START AVAILABLE RECORDS

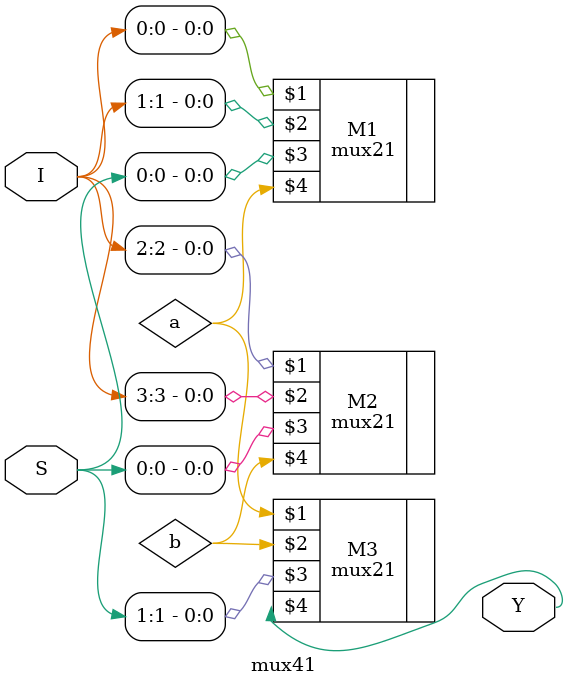
<source format=v>
module mux41(I,S,Y);
input [0:3]I;
input [0:1]S;
output Y;
wire a,b;
mux21 M1(I[0],I[1],S[0],a);
mux21 M2(I[2],I[3],S[0],b);
mux21 M3(a,b,S[1],Y);
endmodule
</source>
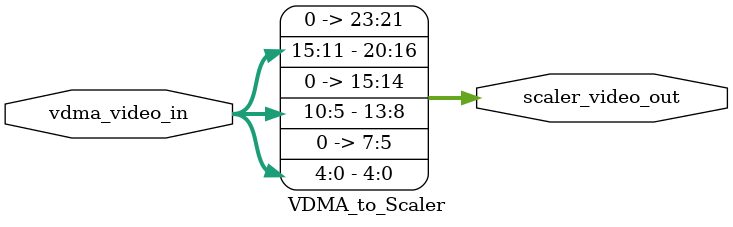
<source format=v>
`timescale 1ns / 1ps


module VDMA_to_Scaler(
    input [15:0] vdma_video_in,
    output [23:0] scaler_video_out
    );
    
    //Rearrange 5 Red bits
    assign scaler_video_out[20:16] = vdma_video_in[15:11];
    assign scaler_video_out[23:21] = {3{0}};
    
    //Rearrange 6 Green bits
    assign scaler_video_out[13:8] = vdma_video_in[10:5];
    assign scaler_video_out[15:14] = {2{0}};
    
    //Rearrange 5 Blue bits
    assign scaler_video_out[4:0] = vdma_video_in[4:0];
    assign scaler_video_out[7:5] = {3{0}};
    
    
endmodule

</source>
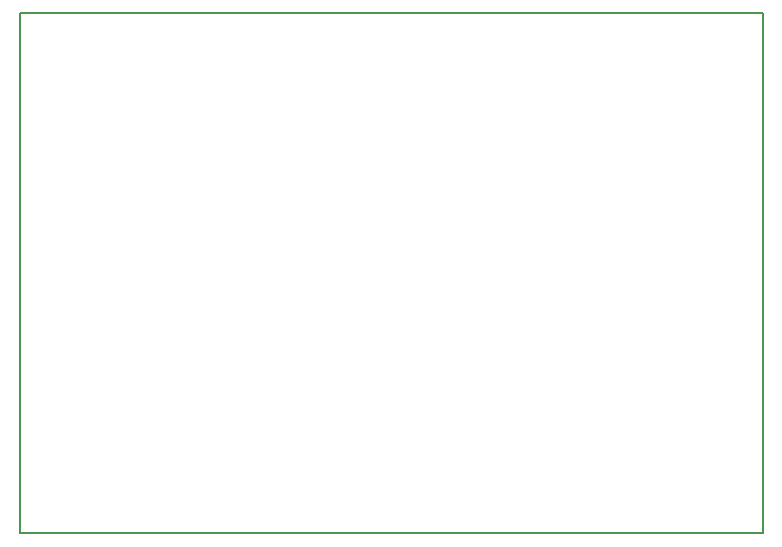
<source format=gbr>
G04 #@! TF.FileFunction,Profile,NP*
%FSLAX46Y46*%
G04 Gerber Fmt 4.6, Leading zero omitted, Abs format (unit mm)*
G04 Created by KiCad (PCBNEW 4.0.7-e2-6376~58~ubuntu16.04.1) date Wed Jun 13 19:58:53 2018*
%MOMM*%
%LPD*%
G01*
G04 APERTURE LIST*
%ADD10C,0.100000*%
%ADD11C,0.150000*%
G04 APERTURE END LIST*
D10*
D11*
X128206500Y-82613500D02*
X128460500Y-82613500D01*
X128206500Y-87884000D02*
X128206500Y-82613500D01*
X187007500Y-82613500D02*
X128397000Y-82613500D01*
X128206500Y-126619000D02*
X128206500Y-87884000D01*
X191135000Y-126619000D02*
X128206500Y-126619000D01*
X191135000Y-82613500D02*
X191135000Y-126619000D01*
X187007500Y-82613500D02*
X191135000Y-82613500D01*
M02*

</source>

END AVAILABLE RECORDS

• TASK REQUIREMENTS
Omit every picture, then repeat the remaining data exactly as it appears above.

• TASK RESPONSE
<source format=v>
module mux41(I,S,Y);
input [0:3]I;
input [0:1]S;
output Y;
wire a,b;
mux21 M1(I[0],I[1],S[0],a);
mux21 M2(I[2],I[3],S[0],b);
mux21 M3(a,b,S[1],Y);
endmodule
</source>
<source format=v>
`timescale 1ns / 1ps


module VDMA_to_Scaler(
    input [15:0] vdma_video_in,
    output [23:0] scaler_video_out
    );
    
    //Rearrange 5 Red bits
    assign scaler_video_out[20:16] = vdma_video_in[15:11];
    assign scaler_video_out[23:21] = {3{0}};
    
    //Rearrange 6 Green bits
    assign scaler_video_out[13:8] = vdma_video_in[10:5];
    assign scaler_video_out[15:14] = {2{0}};
    
    //Rearrange 5 Blue bits
    assign scaler_video_out[4:0] = vdma_video_in[4:0];
    assign scaler_video_out[7:5] = {3{0}};
    
    
endmodule

</source>
<source format=gbr>
G04 #@! TF.FileFunction,Profile,NP*
%FSLAX46Y46*%
G04 Gerber Fmt 4.6, Leading zero omitted, Abs format (unit mm)*
G04 Created by KiCad (PCBNEW 4.0.7-e2-6376~58~ubuntu16.04.1) date Wed Jun 13 19:58:53 2018*
%MOMM*%
%LPD*%
G01*
G04 APERTURE LIST*
%ADD10C,0.100000*%
%ADD11C,0.150000*%
G04 APERTURE END LIST*
D10*
D11*
X128206500Y-82613500D02*
X128460500Y-82613500D01*
X128206500Y-87884000D02*
X128206500Y-82613500D01*
X187007500Y-82613500D02*
X128397000Y-82613500D01*
X128206500Y-126619000D02*
X128206500Y-87884000D01*
X191135000Y-126619000D02*
X128206500Y-126619000D01*
X191135000Y-82613500D02*
X191135000Y-126619000D01*
X187007500Y-82613500D02*
X191135000Y-82613500D01*
M02*

</source>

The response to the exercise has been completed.